_Exercise:_ Repeat the listing that follows exactly. Pictures are not part of the copy.

*** The data Section Begins ***

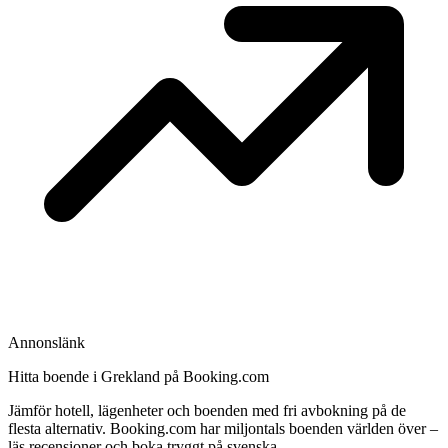
Annonslänk
Hitta boende i Grekland på Booking.com
Jämför hotell, lägenheter och boenden med fri avbokning på de
flesta alternativ. Booking.com har miljontals boenden världen över –
läs recensioner och boka tryggt på svenska.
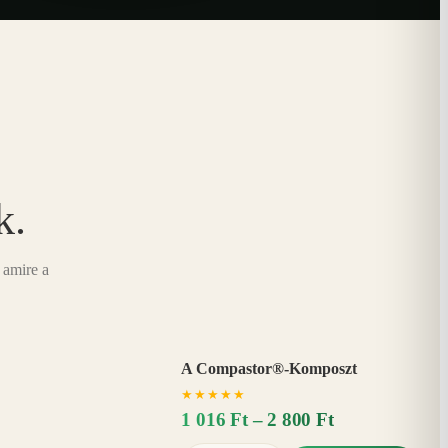
k.
 amire a
A Compastor®-Komposzt
AKÁR
★
★
★
★
★
15%
−
1 016 Ft – 2 800 Ft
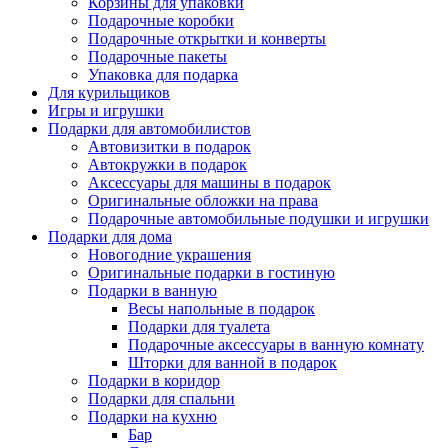
Корзины для упаковки
Подарочные коробки
Подарочные открытки и конверты
Подарочные пакеты
Упаковка для подарка
Для курильщиков
Игры и игрушки
Подарки для автомобилистов
Автовизитки в подарок
Автокружки в подарок
Аксессуары для машины в подарок
Оригинальные обложки на права
Подарочные автомобильные подушки и игрушки
Подарки для дома
Новогодние украшения
Оригинальные подарки в гостиную
Подарки в ванную
Весы напольные в подарок
Подарки для туалета
Подарочные аксессуары в ванную комнату
Шторки для ванной в подарок
Подарки в коридор
Подарки для спальни
Подарки на кухню
Бар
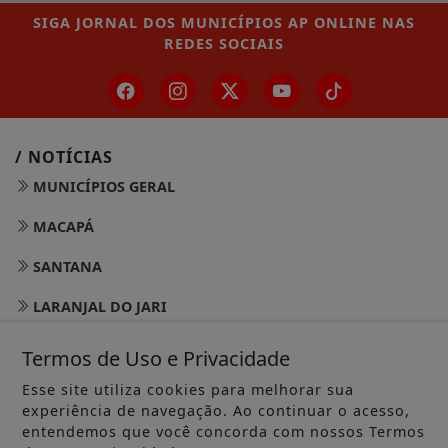
SIGA
JORNAL DOS MUNICÍPIOS AP ONLINE
NAS
REDES SOCIAIS
/ NOTÍCIAS
MUNICÍPIOS GERAL
MACAPÁ
SANTANA
LARANJAL DO JARI
OIAPOQUE
Termos de Uso e Privacidade
MAZAGÃO
Esse site utiliza cookies para melhorar sua
experiência de navegação. Ao continuar o acesso,
PORTO GRANDE
entendemos que você concorda com nossos Termos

*** The data Section Ends ***

_Exercise result:_
Annonslänk
Hitta boende i Grekland på Booking.com
Jämför hotell, lägenheter och boenden med fri avbokning på de
flesta alternativ. Booking.com har miljontals boenden världen över –
läs recensioner och boka tryggt på svenska.
k.
 amire a
A Compastor®-Komposzt
AKÁR
★
★
★
★
★
15%
−
1 016 Ft – 2 800 Ft
Корзины для упаковки
Подарочные коробки
Подарочные открытки и конверты
Подарочные пакеты
Упаковка для подарка
Для курильщиков
Игры и игрушки
Подарки для автомобилистов
Автовизитки в подарок
Автокружки в подарок
Аксессуары для машины в подарок
Оригинальные обложки на права
Подарочные автомобильные подушки и игрушки
Подарки для дома
Новогодние украшения
Оригинальные подарки в гостиную
Подарки в ванную
Весы напольные в подарок
Подарки для туалета
Подарочные аксессуары в ванную комнату
Шторки для ванной в подарок
Подарки в коридор
Подарки для спальни
Подарки на кухню
Бар
SIGA
JORNAL DOS MUNICÍPIOS AP ONLINE
NAS
REDES SOCIAIS
/ NOTÍCIAS
MUNICÍPIOS GERAL
MACAPÁ
SANTANA
LARANJAL DO JARI
OIAPOQUE
Termos de Uso e Privacidade
MAZAGÃO
Esse site utiliza cookies para melhorar sua
experiência de navegação. Ao continuar o acesso,
PORTO GRANDE
entendemos que você concorda com nossos Termos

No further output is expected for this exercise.